Ben voilà. Et ce n'est même pas un journaliste qui le dit.

On reprend du poil?

La direction du Festival des films du monde a multiplié les annonces intéressantes au cours des dernières semaines: Bille August à la présidence du jury; hommages à Nathalie Baye et Stefania Sandrelli; sélection de Route 132 (Louis Bélanger) en ouverture et de Tromper le silence (Julie Hivon) dans la compétition; classe de maître de Gérard Depardieu; présentation en première nord-américaine de Bus Palladium (Christopher Thompson) et de La princesse de Montpensier (Bertrand Tavernier), lequel a été choisi pour clôturer l'événement... Même si les deux sélections françaises se révèlent décevantes (Bus Palladium, avec Marc-André Grondin, est plutôt faible, et La princesse... croule sous l'académisme bon teint), il reste qu'on ne peut blâmer les organisateurs d'avoir sélectionné ces oeuvres quand même dignes d'intérêt.
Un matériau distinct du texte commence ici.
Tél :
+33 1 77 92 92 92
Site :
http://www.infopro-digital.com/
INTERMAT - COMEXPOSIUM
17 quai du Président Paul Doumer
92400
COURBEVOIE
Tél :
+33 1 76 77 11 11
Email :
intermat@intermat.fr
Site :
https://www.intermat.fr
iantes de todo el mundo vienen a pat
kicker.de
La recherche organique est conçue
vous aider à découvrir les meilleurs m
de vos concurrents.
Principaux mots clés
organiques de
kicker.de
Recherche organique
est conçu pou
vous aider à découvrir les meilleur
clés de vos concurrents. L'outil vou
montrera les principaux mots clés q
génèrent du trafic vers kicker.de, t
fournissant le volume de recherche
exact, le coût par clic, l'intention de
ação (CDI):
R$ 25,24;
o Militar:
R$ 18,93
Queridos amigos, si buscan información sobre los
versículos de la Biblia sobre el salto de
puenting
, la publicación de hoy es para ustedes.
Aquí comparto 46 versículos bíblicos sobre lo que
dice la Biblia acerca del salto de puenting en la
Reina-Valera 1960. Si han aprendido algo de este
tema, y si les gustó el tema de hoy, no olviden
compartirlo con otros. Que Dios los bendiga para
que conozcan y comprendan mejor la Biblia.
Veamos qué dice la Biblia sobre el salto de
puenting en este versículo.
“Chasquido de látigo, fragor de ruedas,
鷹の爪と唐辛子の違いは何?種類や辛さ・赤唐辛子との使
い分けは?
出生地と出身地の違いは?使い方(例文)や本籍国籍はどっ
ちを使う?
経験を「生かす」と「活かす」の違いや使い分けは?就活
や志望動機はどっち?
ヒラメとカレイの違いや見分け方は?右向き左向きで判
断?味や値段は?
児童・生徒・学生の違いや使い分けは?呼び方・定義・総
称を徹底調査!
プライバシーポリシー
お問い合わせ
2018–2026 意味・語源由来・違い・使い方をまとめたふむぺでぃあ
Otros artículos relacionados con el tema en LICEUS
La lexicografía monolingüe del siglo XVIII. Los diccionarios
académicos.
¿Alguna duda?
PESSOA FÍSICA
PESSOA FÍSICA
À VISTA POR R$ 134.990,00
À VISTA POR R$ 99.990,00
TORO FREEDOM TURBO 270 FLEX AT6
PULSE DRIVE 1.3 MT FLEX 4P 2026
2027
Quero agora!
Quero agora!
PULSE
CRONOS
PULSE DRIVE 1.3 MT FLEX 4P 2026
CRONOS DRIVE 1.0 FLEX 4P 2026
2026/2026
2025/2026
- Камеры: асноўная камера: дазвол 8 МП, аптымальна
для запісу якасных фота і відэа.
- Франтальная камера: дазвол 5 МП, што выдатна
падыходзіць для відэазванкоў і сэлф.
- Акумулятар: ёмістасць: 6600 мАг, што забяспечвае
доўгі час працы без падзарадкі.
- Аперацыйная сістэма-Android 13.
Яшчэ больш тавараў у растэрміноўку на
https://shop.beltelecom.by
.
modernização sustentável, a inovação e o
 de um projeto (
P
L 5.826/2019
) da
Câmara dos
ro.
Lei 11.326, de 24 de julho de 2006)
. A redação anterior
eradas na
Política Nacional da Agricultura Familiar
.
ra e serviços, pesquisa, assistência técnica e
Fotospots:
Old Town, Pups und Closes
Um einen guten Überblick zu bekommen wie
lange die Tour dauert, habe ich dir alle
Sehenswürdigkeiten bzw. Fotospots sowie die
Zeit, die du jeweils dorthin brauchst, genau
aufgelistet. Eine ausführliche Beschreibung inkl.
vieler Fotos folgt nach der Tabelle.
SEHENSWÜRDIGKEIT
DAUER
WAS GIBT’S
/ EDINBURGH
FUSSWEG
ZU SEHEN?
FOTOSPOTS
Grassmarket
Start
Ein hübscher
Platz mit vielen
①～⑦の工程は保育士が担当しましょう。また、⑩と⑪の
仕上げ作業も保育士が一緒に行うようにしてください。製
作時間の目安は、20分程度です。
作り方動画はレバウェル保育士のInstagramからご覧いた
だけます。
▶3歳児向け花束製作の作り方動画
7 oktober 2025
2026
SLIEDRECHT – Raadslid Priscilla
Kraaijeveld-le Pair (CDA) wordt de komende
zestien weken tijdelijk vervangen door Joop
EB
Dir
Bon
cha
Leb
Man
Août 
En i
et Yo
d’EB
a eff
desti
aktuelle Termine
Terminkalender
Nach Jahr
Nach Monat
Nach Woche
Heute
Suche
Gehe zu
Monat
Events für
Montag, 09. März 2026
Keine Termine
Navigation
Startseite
Il faudra pourtant attendre mardi - jour de l'annonce de la programmation - pour savoir si le FFM a véritablement repris du poil de la bête. La qualité - et l'importance - d'un festival international de grande catégorie se mesure toujours, rappelons-le, à la renommée des films - et des cinéastes - qu'il parvient à attirer en compétition officielle, tout autant qu'à celle des titres obtenus en primeur. On retient encore son souffle.

En attendant, je m'offre deux petites semaines de vacances avant la rentrée. Cette chronique sera de retour le 27 août. Bon cinéma!